The implementation of process controls is an integral part of a professional internal control system (ICS), but the actual observance of these controls is often not proven. Process Analytics allows circumventing the dual control principle or the detection of functional separation conflicts. In addition, the deliberate removal of internal control mechanisms by executives or the incorrect configuration of the IT systems are clearly visible.

7 Detection of previously unknown behavioral patterns

After checking compliance with existing controls, Process Analytics continues to be used to recognize previously unknown patterns in process networks, which point to risks or even concrete fraud cases and are not detected by any control due to their previously unknown nature. In particular, the complexity of everyday process interlacing, which is often underestimated as already mentioned, only reveals fraud scenarios that would previously not have been conceivable.

8 Reporting – also possible in real time

As a highly effective audit analysis, Process Analytics is already an iterative test at intervals of three to twelve months. After the initial implementation, compliance violations, weak or even ineffective controls, and even cases of fraud, are detected reliably. The findings can be used in the aftermath to stop the weaknesses. A further implementation of the analysis after a waiting period makes it possible to assess the effectiveness of the measures taken.
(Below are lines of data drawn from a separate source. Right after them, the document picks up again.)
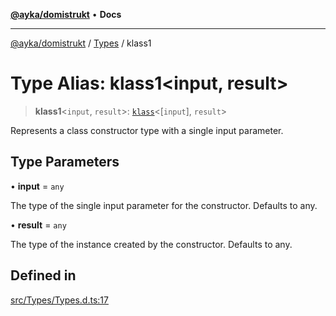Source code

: [**@ayka/domistrukt**](../../../README.md) • **Docs**

***

[@ayka/domistrukt](../../../globals.md) / [Types](../README.md) / klass1

# Type Alias: klass1\<input, result\>

> **klass1**\<`input`, `result`\>: [`klass`](klass.md)\<[`input`], `result`\>

Represents a class constructor type with a single input parameter.

## Type Parameters

• **input** = `any`

The type of the single input parameter for the constructor. Defaults to any.

• **result** = `any`

The type of the instance created by the constructor. Defaults to any.

## Defined in

[src/Types/Types.d.ts:17](https://github.com/AndreyMork/domistrukt/blob/e424882f37eb3cff2d317c2f62ddcbe7f7556be1/src/Types/Types.d.ts#L17)
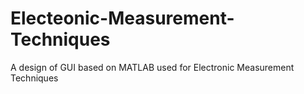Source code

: # Electeonic-Measurement-Techniques
A design of GUI based on MATLAB used for Electronic Measurement Techniques
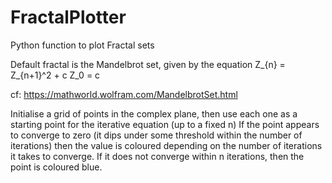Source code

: # FractalPlotter
Python function to plot Fractal sets

Default fractal is the Mandelbrot set, given by the equation
Z_{n} = Z_{n+1}^2 + c
Z_0 = c

cf: https://mathworld.wolfram.com/MandelbrotSet.html

Initialise a grid of points in the complex plane, then use each one as a starting point for the iterative equation (up to a fixed n)
If the point appears to converge to zero (it dips under some threshold within the number of iterations) then the value is coloured depending on the number of iterations it takes to converge. If it does not converge within n iterations, then the point is coloured blue.
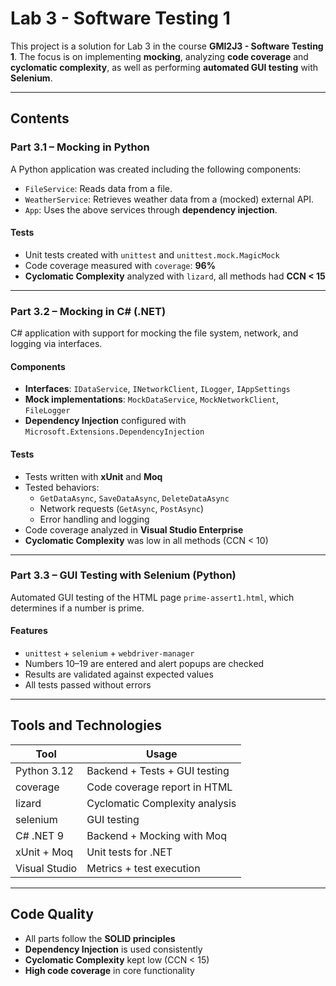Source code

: # Lab 3 - Software Testing 1

This project is a solution for Lab 3 in the course **GMI2J3 - Software Testing 1**. The focus is on implementing **mocking**, analyzing **code coverage** and **cyclomatic complexity**, as well as performing **automated GUI testing** with **Selenium**.

---

## Contents

### Part 3.1 – Mocking in Python

A Python application was created including the following components:

- `FileService`: Reads data from a file.  
- `WeatherService`: Retrieves weather data from a (mocked) external API.  
- `App`: Uses the above services through **dependency injection**.  

#### Tests

- Unit tests created with `unittest` and `unittest.mock.MagicMock`  
- Code coverage measured with `coverage`: **96%**  
- **Cyclomatic Complexity** analyzed with `lizard`, all methods had **CCN < 15**

---

### Part 3.2 – Mocking in C# (.NET)

C# application with support for mocking the file system, network, and logging via interfaces.

#### Components

- **Interfaces**: `IDataService`, `INetworkClient`, `ILogger`, `IAppSettings`  
- **Mock implementations**: `MockDataService`, `MockNetworkClient`, `FileLogger`  
- **Dependency Injection** configured with `Microsoft.Extensions.DependencyInjection`  

#### Tests

- Tests written with **xUnit** and **Moq**  
- Tested behaviors:  
  - `GetDataAsync`, `SaveDataAsync`, `DeleteDataAsync`  
  - Network requests (`GetAsync`, `PostAsync`)  
  - Error handling and logging  
- Code coverage analyzed in **Visual Studio Enterprise**  
- **Cyclomatic Complexity** was low in all methods (CCN < 10)

---

### Part 3.3 – GUI Testing with Selenium (Python)

Automated GUI testing of the HTML page `prime-assert1.html`, which determines if a number is prime.

#### Features

- `unittest` + `selenium` + `webdriver-manager`  
- Numbers 10–19 are entered and alert popups are checked  
- Results are validated against expected values  
- All tests passed without errors  

---

## Tools and Technologies

| Tool           | Usage                            |
|----------------|----------------------------------|
| Python 3.12    | Backend + Tests + GUI testing    |
| coverage       | Code coverage report in HTML     |
| lizard         | Cyclomatic Complexity analysis   |
| selenium       | GUI testing                      |
| C# .NET 9      | Backend + Mocking with Moq       |
| xUnit + Moq    | Unit tests for .NET              |
| Visual Studio  | Metrics + test execution         |

---

## Code Quality

- All parts follow the **SOLID principles**  
- **Dependency Injection** is used consistently  
- **Cyclomatic Complexity** kept low (CCN < 15)  
- **High code coverage** in core functionality  
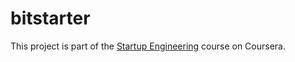 bitstarter
==========

This project is part of the [Startup Engineering](https://class.coursera.org/startup-001/) course on Coursera.
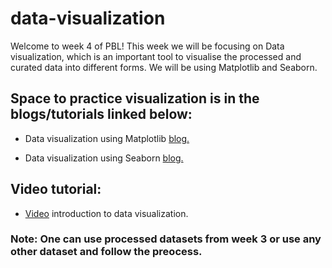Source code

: # data-visualization

Welcome to week 4 of PBL!
This week we will be focusing on Data visualization, which is an important tool to visualise the processed and curated data into different forms.
We will be using Matplotlib and Seaborn.

## Space to practice visualization is in the blogs/tutorials linked below:

- Data visualization using Matplotlib [blog.](https://www.datacamp.com/community/tutorials/matplotlib-tutorial-python)

- Data visualization using Seaborn [blog.](https://www.datacamp.com/community/tutorials/seaborn-python-tutorial)

## Video tutorial:

- [Video](https://youtu.be/a9UrKTVEeZA) introduction to data visualization.

### Note: One can use processed datasets from week 3 or use any other dataset and follow the preocess.
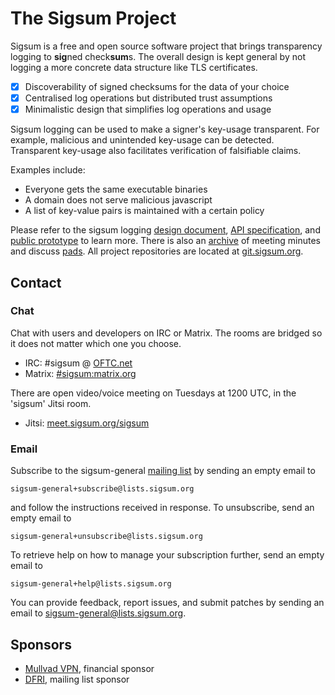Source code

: # The Sigsum Project
Sigsum is a free and open source software project that brings transparency
logging to **sig**ned check**sum**s.  The overall design is kept general
by not logging a more concrete data structure like TLS certificates.

- [x] Discoverability of signed checksums for the data of your choice
- [x] Centralised log operations but distributed trust assumptions
- [x] Minimalistic design that simplifies log operations and usage

Sigsum logging can be used to make a signer's key-usage transparent.  For
example, malicious and unintended key-usage can be detected.  Transparent
key-usage also facilitates verification of falsifiable claims.

Examples include:

- Everyone gets the same executable binaries
- A domain does not serve malicious javascript
- A list of key-value pairs is maintained with a certain policy

Please refer to the sigsum logging
	[design document](https://git.sigsum.org/sigsum/tree/doc/design.md),
	[API specification](https://git.sigsum.org/sigsum/tree/doc/api.md), and
	[public prototype](https://git.sigsum.org/sigsum-log-go/tree/README.md)
to learn more.  There is also an
	[archive](https://git.sigsum.org/sigsum/tree/archive)
of meeting minutes and discuss
	[pads](https://pad.sigsum.org).
All project repositories are located at
	[git.sigsum.org](https://git.sigsum.org).

## Contact
### Chat
Chat with users and developers on IRC or Matrix. The rooms
are bridged so it does not matter which one you choose.

- IRC: \#sigsum @ [OFTC.net](https://oftc.net/)
- Matrix: [#sigsum:matrix.org](https://app.element.io/#/room/#sigsum:matrix.org)

There are open video/voice meeting on Tuesdays at 1200 UTC, in the
'sigsum' Jitsi room.

- Jitsi: [meet.sigsum.org/sigsum](https://meet.sigsum.org/sigsum)

### Email
Subscribe to the sigsum-general [mailing list](https://lists.sigsum.org/) by
sending an empty email to

    sigsum-general+subscribe@lists.sigsum.org

and follow the instructions received in response. To unsubscribe, send
an empty email to


    sigsum-general+unsubscribe@lists.sigsum.org

To retrieve help on how to manage your subscription further, send an
empty email to

    sigsum-general+help@lists.sigsum.org

You can provide feedback, report issues, and submit patches by sending an email
to sigsum-general@lists.sigsum.org.

## Sponsors
- [Mullvad VPN](https://mullvad.net/), financial sponsor
- [DFRI](https://www.dfri.se/), mailing list sponsor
In some application scenarios, the seamless integration of the process analysis with the visual dashboard to the IT system landscape is recommended so that processes can be monitored in near real-time. This connection can also be supplemented by notification systems, so that decision makers and auditors are automatically informed about the latest process bottlenecks or violations via SMS or e-mail.

Fazit

Process Analytics is, in the course of the digitalization, the highly effective methodology from the area of ​​Big Data Analysis for detecting compliance-relevant events throughout the company and also providing visual support for forensic data analysis. Since this is a method, and not a software, an expansion of the IT system landscape, especially for entry, is not absolutely necessary, but can be carried out by internal or external employees at regular intervals.